Problem to solve: Give the data again exactly as it appears.
-------------------------
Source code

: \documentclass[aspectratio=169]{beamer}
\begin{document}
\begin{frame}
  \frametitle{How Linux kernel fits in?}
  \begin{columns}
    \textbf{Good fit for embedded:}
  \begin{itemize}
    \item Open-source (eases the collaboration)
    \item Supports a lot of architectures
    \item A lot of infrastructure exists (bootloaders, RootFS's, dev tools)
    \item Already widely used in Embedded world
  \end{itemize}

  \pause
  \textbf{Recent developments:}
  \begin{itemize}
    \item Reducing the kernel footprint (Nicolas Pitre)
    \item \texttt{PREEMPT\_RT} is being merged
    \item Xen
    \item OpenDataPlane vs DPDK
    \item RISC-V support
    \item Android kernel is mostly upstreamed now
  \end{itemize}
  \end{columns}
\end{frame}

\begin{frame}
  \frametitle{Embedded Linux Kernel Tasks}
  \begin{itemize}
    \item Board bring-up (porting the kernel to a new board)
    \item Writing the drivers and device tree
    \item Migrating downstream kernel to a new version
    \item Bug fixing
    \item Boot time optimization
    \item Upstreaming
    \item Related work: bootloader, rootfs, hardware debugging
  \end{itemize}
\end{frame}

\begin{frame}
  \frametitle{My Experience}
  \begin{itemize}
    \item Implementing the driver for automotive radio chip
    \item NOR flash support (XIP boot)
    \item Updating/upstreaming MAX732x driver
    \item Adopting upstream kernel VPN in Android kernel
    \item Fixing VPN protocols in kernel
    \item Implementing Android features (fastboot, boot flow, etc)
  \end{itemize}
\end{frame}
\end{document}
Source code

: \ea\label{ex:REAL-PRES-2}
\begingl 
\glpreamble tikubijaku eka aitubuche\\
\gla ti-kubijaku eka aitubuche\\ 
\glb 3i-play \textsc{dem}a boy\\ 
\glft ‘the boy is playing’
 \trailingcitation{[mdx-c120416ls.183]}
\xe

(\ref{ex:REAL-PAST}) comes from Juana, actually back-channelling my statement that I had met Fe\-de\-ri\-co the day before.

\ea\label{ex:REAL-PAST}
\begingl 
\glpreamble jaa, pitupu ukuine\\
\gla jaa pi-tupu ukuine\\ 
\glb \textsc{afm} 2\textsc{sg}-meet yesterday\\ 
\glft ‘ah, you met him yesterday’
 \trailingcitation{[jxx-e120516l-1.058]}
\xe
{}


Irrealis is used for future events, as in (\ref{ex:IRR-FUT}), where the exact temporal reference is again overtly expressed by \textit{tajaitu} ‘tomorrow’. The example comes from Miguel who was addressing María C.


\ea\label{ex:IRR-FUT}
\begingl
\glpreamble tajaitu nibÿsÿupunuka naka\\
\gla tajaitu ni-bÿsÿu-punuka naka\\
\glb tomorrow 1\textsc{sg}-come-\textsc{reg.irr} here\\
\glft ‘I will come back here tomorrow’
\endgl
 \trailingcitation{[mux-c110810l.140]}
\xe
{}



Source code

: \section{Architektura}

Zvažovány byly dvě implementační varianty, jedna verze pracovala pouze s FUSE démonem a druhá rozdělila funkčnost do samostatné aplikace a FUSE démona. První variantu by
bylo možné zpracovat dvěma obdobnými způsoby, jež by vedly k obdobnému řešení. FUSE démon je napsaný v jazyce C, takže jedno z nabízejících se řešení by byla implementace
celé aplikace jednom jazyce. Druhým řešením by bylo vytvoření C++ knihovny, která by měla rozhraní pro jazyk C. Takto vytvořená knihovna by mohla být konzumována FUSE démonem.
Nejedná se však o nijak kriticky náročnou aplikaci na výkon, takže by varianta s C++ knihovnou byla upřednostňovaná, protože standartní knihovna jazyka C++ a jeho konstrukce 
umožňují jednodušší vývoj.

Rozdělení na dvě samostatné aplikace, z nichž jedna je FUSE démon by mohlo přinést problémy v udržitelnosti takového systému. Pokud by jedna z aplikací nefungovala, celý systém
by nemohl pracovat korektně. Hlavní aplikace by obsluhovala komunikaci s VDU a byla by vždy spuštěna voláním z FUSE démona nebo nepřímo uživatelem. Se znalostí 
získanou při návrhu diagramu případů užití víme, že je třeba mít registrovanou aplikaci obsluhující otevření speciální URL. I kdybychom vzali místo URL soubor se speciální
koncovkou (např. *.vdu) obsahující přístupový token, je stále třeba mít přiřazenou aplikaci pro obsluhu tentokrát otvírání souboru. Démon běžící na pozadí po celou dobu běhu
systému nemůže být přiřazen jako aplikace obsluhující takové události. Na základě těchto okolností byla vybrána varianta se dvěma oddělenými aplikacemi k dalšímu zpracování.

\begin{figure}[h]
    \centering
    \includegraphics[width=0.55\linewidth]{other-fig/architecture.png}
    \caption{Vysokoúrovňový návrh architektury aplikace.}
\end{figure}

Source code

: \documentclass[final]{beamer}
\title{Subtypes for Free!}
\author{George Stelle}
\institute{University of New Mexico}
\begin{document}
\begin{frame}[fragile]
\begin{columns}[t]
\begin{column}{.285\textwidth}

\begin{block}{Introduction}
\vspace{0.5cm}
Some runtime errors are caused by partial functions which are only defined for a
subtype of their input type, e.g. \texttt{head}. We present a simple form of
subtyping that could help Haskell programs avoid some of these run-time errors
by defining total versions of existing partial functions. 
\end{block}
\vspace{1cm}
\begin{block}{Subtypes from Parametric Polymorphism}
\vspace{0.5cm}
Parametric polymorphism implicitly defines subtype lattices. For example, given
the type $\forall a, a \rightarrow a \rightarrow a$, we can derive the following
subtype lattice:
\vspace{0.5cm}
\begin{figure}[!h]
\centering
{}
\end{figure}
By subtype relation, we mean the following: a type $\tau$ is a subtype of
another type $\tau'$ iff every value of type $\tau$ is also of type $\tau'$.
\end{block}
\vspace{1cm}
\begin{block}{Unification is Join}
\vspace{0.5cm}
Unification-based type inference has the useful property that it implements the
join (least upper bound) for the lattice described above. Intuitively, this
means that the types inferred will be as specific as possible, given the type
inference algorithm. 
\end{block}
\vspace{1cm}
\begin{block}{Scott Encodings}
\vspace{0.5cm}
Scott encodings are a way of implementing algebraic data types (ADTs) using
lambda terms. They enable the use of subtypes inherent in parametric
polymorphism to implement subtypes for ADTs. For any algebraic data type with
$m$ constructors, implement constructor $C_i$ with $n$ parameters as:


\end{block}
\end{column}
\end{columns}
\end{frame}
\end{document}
-------------------------
Answer box:
Source code

: \documentclass[aspectratio=169]{beamer}
\begin{document}
\begin{frame}
  \frametitle{How Linux kernel fits in?}
  \begin{columns}
    \textbf{Good fit for embedded:}
  \begin{itemize}
    \item Open-source (eases the collaboration)
    \item Supports a lot of architectures
    \item A lot of infrastructure exists (bootloaders, RootFS's, dev tools)
    \item Already widely used in Embedded world
  \end{itemize}

  \pause
  \textbf{Recent developments:}
  \begin{itemize}
    \item Reducing the kernel footprint (Nicolas Pitre)
    \item \texttt{PREEMPT\_RT} is being merged
    \item Xen
    \item OpenDataPlane vs DPDK
    \item RISC-V support
    \item Android kernel is mostly upstreamed now
  \end{itemize}
  \end{columns}
\end{frame}

\begin{frame}
  \frametitle{Embedded Linux Kernel Tasks}
  \begin{itemize}
    \item Board bring-up (porting the kernel to a new board)
    \item Writing the drivers and device tree
    \item Migrating downstream kernel to a new version
    \item Bug fixing
    \item Boot time optimization
    \item Upstreaming
    \item Related work: bootloader, rootfs, hardware debugging
  \end{itemize}
\end{frame}

\begin{frame}
  \frametitle{My Experience}
  \begin{itemize}
    \item Implementing the driver for automotive radio chip
    \item NOR flash support (XIP boot)
    \item Updating/upstreaming MAX732x driver
    \item Adopting upstream kernel VPN in Android kernel
    \item Fixing VPN protocols in kernel
    \item Implementing Android features (fastboot, boot flow, etc)
  \end{itemize}
\end{frame}
\end{document}
Source code

: \ea\label{ex:REAL-PRES-2}
\begingl 
\glpreamble tikubijaku eka aitubuche\\
\gla ti-kubijaku eka aitubuche\\ 
\glb 3i-play \textsc{dem}a boy\\ 
\glft ‘the boy is playing’
 \trailingcitation{[mdx-c120416ls.183]}
\xe

(\ref{ex:REAL-PAST}) comes from Juana, actually back-channelling my statement that I had met Fe\-de\-ri\-co the day before.

\ea\label{ex:REAL-PAST}
\begingl 
\glpreamble jaa, pitupu ukuine\\
\gla jaa pi-tupu ukuine\\ 
\glb \textsc{afm} 2\textsc{sg}-meet yesterday\\ 
\glft ‘ah, you met him yesterday’
 \trailingcitation{[jxx-e120516l-1.058]}
\xe
{}


Irrealis is used for future events, as in (\ref{ex:IRR-FUT}), where the exact temporal reference is again overtly expressed by \textit{tajaitu} ‘tomorrow’. The example comes from Miguel who was addressing María C.


\ea\label{ex:IRR-FUT}
\begingl
\glpreamble tajaitu nibÿsÿupunuka naka\\
\gla tajaitu ni-bÿsÿu-punuka naka\\
\glb tomorrow 1\textsc{sg}-come-\textsc{reg.irr} here\\
\glft ‘I will come back here tomorrow’
\endgl
 \trailingcitation{[mux-c110810l.140]}
\xe
{}



Source code

: \section{Architektura}

Zvažovány byly dvě implementační varianty, jedna verze pracovala pouze s FUSE démonem a druhá rozdělila funkčnost do samostatné aplikace a FUSE démona. První variantu by
bylo možné zpracovat dvěma obdobnými způsoby, jež by vedly k obdobnému řešení. FUSE démon je napsaný v jazyce C, takže jedno z nabízejících se řešení by byla implementace
celé aplikace jednom jazyce. Druhým řešením by bylo vytvoření C++ knihovny, která by měla rozhraní pro jazyk C. Takto vytvořená knihovna by mohla být konzumována FUSE démonem.
Nejedná se však o nijak kriticky náročnou aplikaci na výkon, takže by varianta s C++ knihovnou byla upřednostňovaná, protože standartní knihovna jazyka C++ a jeho konstrukce 
umožňují jednodušší vývoj.

Rozdělení na dvě samostatné aplikace, z nichž jedna je FUSE démon by mohlo přinést problémy v udržitelnosti takového systému. Pokud by jedna z aplikací nefungovala, celý systém
by nemohl pracovat korektně. Hlavní aplikace by obsluhovala komunikaci s VDU a byla by vždy spuštěna voláním z FUSE démona nebo nepřímo uživatelem. Se znalostí 
získanou při návrhu diagramu případů užití víme, že je třeba mít registrovanou aplikaci obsluhující otevření speciální URL. I kdybychom vzali místo URL soubor se speciální
koncovkou (např. *.vdu) obsahující přístupový token, je stále třeba mít přiřazenou aplikaci pro obsluhu tentokrát otvírání souboru. Démon běžící na pozadí po celou dobu běhu
systému nemůže být přiřazen jako aplikace obsluhující takové události. Na základě těchto okolností byla vybrána varianta se dvěma oddělenými aplikacemi k dalšímu zpracování.

\begin{figure}[h]
    \centering
    \includegraphics[width=0.55\linewidth]{other-fig/architecture.png}
    \caption{Vysokoúrovňový návrh architektury aplikace.}
\end{figure}

Source code

: \documentclass[final]{beamer}
\title{Subtypes for Free!}
\author{George Stelle}
\institute{University of New Mexico}
\begin{document}
\begin{frame}[fragile]
\begin{columns}[t]
\begin{column}{.285\textwidth}

\begin{block}{Introduction}
\vspace{0.5cm}
Some runtime errors are caused by partial functions which are only defined for a
subtype of their input type, e.g. \texttt{head}. We present a simple form of
subtyping that could help Haskell programs avoid some of these run-time errors
by defining total versions of existing partial functions. 
\end{block}
\vspace{1cm}
\begin{block}{Subtypes from Parametric Polymorphism}
\vspace{0.5cm}
Parametric polymorphism implicitly defines subtype lattices. For example, given
the type $\forall a, a \rightarrow a \rightarrow a$, we can derive the following
subtype lattice:
\vspace{0.5cm}
\begin{figure}[!h]
\centering
{}
\end{figure}
By subtype relation, we mean the following: a type $\tau$ is a subtype of
another type $\tau'$ iff every value of type $\tau$ is also of type $\tau'$.
\end{block}
\vspace{1cm}
\begin{block}{Unification is Join}
\vspace{0.5cm}
Unification-based type inference has the useful property that it implements the
join (least upper bound) for the lattice described above. Intuitively, this
means that the types inferred will be as specific as possible, given the type
inference algorithm. 
\end{block}
\vspace{1cm}
\begin{block}{Scott Encodings}
\vspace{0.5cm}
Scott encodings are a way of implementing algebraic data types (ADTs) using
lambda terms. They enable the use of subtypes inherent in parametric
polymorphism to implement subtypes for ADTs. For any algebraic data type with
$m$ constructors, implement constructor $C_i$ with $n$ parameters as:


\end{block}
\end{column}
\end{columns}
\end{frame}
\end{document}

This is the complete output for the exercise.